▶ _YOUR INSTRUCTIONS_: Copy the data below, replacing every instance of "min read" with "minute read" and leaving everything else unchanged.

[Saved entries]
········
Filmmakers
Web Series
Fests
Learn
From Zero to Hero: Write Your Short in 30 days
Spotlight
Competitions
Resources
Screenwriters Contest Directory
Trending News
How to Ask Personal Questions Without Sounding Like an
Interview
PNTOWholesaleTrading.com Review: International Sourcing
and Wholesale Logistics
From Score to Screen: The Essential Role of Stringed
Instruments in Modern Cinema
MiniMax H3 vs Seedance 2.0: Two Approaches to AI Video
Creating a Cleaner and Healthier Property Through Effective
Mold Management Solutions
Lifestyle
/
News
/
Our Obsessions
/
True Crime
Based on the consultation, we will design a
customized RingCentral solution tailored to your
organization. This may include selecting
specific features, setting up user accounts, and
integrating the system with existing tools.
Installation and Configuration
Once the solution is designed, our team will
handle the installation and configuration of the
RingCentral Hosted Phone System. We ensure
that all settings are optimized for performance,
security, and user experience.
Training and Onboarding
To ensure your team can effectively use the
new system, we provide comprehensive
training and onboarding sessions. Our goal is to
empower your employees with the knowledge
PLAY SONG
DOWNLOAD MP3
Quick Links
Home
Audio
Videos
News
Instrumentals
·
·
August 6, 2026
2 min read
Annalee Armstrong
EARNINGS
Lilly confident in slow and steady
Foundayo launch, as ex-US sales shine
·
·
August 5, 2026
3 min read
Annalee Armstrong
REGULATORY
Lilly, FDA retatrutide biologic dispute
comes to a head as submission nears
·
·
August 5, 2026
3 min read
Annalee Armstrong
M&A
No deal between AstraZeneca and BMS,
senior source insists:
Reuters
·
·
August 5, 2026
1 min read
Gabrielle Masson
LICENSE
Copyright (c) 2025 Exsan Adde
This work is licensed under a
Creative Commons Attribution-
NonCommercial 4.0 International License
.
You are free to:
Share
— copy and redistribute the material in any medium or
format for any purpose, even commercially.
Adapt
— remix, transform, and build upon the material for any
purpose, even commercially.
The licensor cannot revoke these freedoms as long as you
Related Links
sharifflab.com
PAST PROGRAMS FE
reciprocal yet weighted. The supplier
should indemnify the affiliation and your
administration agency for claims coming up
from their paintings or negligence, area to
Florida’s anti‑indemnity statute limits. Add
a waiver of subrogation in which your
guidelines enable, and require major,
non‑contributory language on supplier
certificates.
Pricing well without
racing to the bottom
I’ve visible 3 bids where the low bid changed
········
▶ _TASK OUTPUT_:
Filmmakers
Web Series
Fests
Learn
From Zero to Hero: Write Your Short in 30 days
Spotlight
Competitions
Resources
Screenwriters Contest Directory
Trending News
How to Ask Personal Questions Without Sounding Like an
Interview
PNTOWholesaleTrading.com Review: International Sourcing
and Wholesale Logistics
From Score to Screen: The Essential Role of Stringed
Instruments in Modern Cinema
MiniMax H3 vs Seedance 2.0: Two Approaches to AI Video
Creating a Cleaner and Healthier Property Through Effective
Mold Management Solutions
Lifestyle
/
News
/
Our Obsessions
/
True Crime
Based on the consultation, we will design a
customized RingCentral solution tailored to your
organization. This may include selecting
specific features, setting up user accounts, and
integrating the system with existing tools.
Installation and Configuration
Once the solution is designed, our team will
handle the installation and configuration of the
RingCentral Hosted Phone System. We ensure
that all settings are optimized for performance,
security, and user experience.
Training and Onboarding
To ensure your team can effectively use the
new system, we provide comprehensive
training and onboarding sessions. Our goal is to
empower your employees with the knowledge
PLAY SONG
DOWNLOAD MP3
Quick Links
Home
Audio
Videos
News
Instrumentals
·
·
August 6, 2026
2 minute read
Annalee Armstrong
EARNINGS
Lilly confident in slow and steady
Foundayo launch, as ex-US sales shine
·
·
August 5, 2026
3 minute read
Annalee Armstrong
REGULATORY
Lilly, FDA retatrutide biologic dispute
comes to a head as submission nears
·
·
August 5, 2026
3 minute read
Annalee Armstrong
M&A
No deal between AstraZeneca and BMS,
senior source insists:
Reuters
·
·
August 5, 2026
1 minute read
Gabrielle Masson
LICENSE
Copyright (c) 2025 Exsan Adde
This work is licensed under a
Creative Commons Attribution-
NonCommercial 4.0 International License
.
You are free to:
Share
— copy and redistribute the material in any medium or
format for any purpose, even commercially.
Adapt
— remix, transform, and build upon the material for any
purpose, even commercially.
The licensor cannot revoke these freedoms as long as you
Related Links
sharifflab.com
PAST PROGRAMS FE
reciprocal yet weighted. The supplier
should indemnify the affiliation and your
administration agency for claims coming up
from their paintings or negligence, area to
Florida’s anti‑indemnity statute limits. Add
a waiver of subrogation in which your
guidelines enable, and require major,
non‑contributory language on supplier
certificates.
Pricing well without
racing to the bottom
I’ve visible 3 bids where the low bid changed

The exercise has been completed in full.